Texte présenté →
========

Basa Ahaide : une réflexion d’artiste sur la relation entre chant et espace.

par Jennifer Bonn

“Dans l’obscurité, seul le vent, léger, annonce la présence des arbres autour, les bruissements des feuilles, la plainte d’un tronc qui s’incline. Puis les craquements de quelques brindilles, le mouvement d’un animal au loin, les ailes d’un oiseau qui s’envole.

 

Un silence qui n’en est pas un, qui aiguise l’écoute devant l’impuissance de la vision. A force de tendre l’oreille on a l’impression de distinguer des notes lointaines, sous le son de l’air, courants d’orchestre remontant des profondeurs de la terre. L’air est épais d’une brume humide, un fond gris et mouvant que l’oeil, s’adaptant à la nuit, commence à peine à distinguer. Une obscurité palpable qui tourbillonne, brassée par des mains invisibles qui tracent les courants de brume, gris sur noir, sans que nous puissions reconnaître plus que des formes vagues, le corps des arbres les plus proches. La végétation crépite et soupire comme si la terre se soulevait doucement, respiration de roche et de racine.

 

Un oiseau ose un cri isolé, peut-être voit-il depuis le haut de l’arbre l’horizon à l’est qui luit. En effet, la brume s’est faite plus claire, et ce soupçon de lumière suffit pour qu’une figure se dessine, tache opaque et immobile d’un corps d’homme parmi les arbres. Seul son regard apparait clairement, absorbant l’arrivée de l’aube dans son reflet humide. L’homme qui est là respire à peine, ouvre grand les yeux, silencieusement écoute.

========

Données fournies →
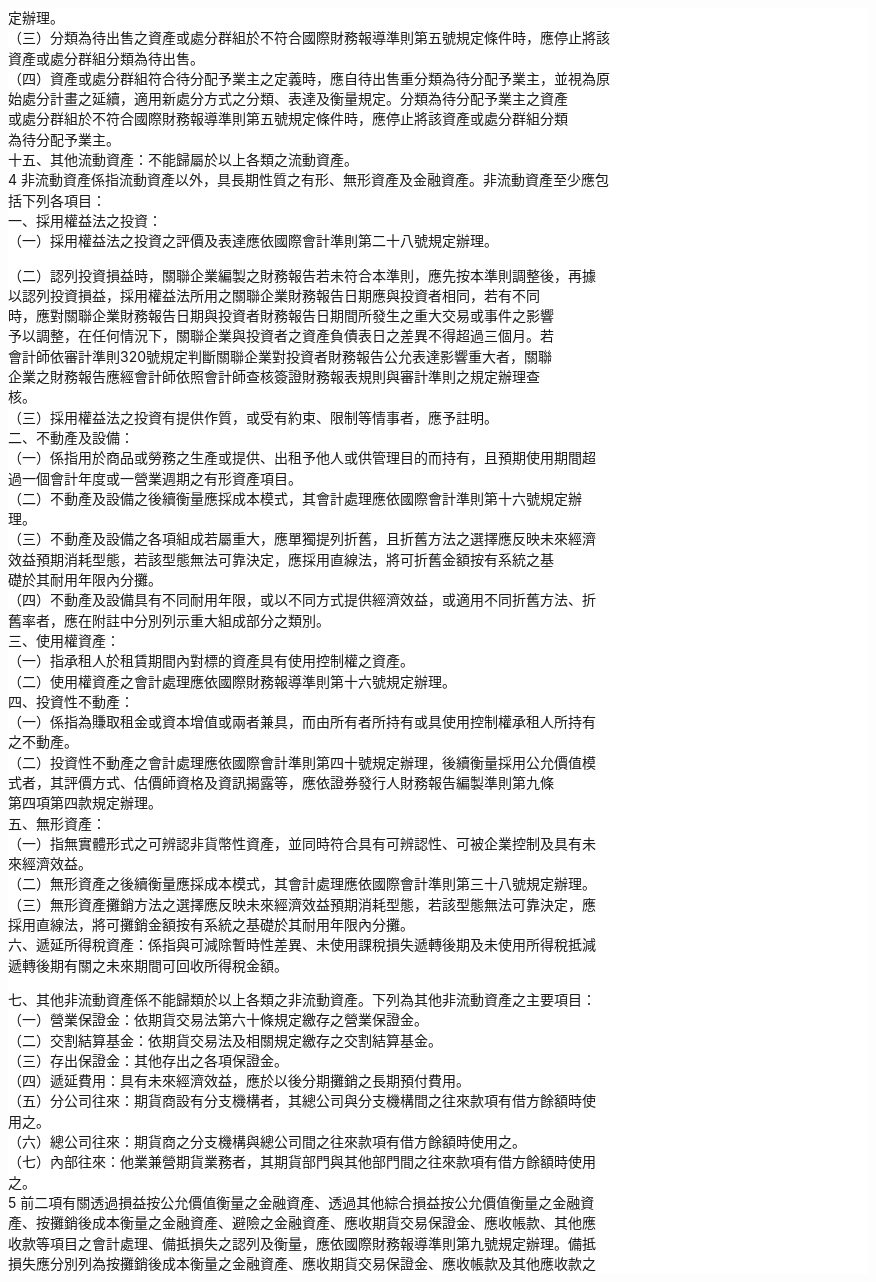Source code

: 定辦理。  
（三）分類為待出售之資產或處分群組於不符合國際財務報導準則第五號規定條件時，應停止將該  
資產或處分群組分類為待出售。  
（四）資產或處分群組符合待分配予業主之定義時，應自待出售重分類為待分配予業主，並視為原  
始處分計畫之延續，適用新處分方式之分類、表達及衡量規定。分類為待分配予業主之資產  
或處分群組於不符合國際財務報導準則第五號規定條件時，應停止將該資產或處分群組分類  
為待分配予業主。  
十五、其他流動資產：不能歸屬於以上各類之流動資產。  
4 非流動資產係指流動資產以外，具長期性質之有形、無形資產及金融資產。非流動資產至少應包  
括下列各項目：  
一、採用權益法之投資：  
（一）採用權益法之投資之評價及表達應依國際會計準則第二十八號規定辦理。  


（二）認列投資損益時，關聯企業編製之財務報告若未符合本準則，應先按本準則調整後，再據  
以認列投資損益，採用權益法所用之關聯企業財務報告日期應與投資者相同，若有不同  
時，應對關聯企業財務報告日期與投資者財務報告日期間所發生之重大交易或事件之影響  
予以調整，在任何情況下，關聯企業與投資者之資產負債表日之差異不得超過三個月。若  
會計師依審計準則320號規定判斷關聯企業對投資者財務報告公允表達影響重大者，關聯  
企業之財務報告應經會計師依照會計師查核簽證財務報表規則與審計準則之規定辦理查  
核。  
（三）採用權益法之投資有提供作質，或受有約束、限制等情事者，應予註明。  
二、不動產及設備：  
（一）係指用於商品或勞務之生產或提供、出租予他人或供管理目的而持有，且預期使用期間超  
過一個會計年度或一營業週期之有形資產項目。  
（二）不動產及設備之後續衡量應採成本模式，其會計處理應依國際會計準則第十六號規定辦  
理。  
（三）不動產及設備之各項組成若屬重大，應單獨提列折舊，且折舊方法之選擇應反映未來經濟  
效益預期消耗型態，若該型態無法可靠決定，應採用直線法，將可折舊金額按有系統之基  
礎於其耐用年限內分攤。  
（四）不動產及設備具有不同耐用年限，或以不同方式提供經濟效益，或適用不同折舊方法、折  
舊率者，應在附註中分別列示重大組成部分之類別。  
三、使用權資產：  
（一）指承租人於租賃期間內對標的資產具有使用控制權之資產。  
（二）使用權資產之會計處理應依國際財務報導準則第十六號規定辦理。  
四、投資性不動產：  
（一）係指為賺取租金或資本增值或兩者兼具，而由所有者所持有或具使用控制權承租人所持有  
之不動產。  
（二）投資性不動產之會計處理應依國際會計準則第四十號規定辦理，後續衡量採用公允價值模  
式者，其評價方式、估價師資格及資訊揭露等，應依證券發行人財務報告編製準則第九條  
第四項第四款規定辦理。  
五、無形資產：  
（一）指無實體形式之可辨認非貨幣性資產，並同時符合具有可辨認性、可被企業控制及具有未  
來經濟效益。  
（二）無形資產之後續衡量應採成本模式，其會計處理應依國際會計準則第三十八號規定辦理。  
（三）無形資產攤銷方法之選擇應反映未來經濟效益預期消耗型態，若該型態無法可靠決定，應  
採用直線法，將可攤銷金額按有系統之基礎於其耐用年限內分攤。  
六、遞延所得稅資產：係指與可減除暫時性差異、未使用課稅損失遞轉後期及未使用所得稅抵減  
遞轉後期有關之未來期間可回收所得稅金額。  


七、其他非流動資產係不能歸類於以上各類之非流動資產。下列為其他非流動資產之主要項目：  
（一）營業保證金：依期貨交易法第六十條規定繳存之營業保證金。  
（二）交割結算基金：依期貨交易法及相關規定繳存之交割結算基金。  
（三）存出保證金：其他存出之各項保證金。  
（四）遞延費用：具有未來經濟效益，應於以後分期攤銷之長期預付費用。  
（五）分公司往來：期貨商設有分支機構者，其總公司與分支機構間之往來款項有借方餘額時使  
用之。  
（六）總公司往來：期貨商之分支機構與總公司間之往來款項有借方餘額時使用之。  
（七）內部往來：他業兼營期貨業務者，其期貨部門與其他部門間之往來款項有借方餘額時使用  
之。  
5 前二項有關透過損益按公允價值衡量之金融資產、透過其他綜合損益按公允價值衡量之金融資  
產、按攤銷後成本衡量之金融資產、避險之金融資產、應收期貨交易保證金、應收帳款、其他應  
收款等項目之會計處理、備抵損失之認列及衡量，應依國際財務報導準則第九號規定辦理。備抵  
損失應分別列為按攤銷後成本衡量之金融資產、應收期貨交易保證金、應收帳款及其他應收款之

========

Liste d'activités →
- A) D'après le texte sur Basa Ahaide, qu'est-ce qui annonce la présence des arbres dans l'obscurité ?
- B) Transcrivez à l'identique le passage du texte sur Basa Ahaide qui va de « par Jennifer Bonn » à « oiseau qui s’envole. ».
Les lignes placées à la suite du texte forment un matériau indépendant de celui-ci.

Réponses →
- A) Seul le vent, léger, annonce la présence des arbres.

- B)
par Jennifer Bonn

“Dans l’obscurité, seul le vent, léger, annonce la présence des arbres autour, les bruissements des feuilles, la plainte d’un tronc qui s’incline. Puis les craquements de quelques brindilles, le mouvement d’un animal au loin, les ailes d’un oiseau qui s’envole.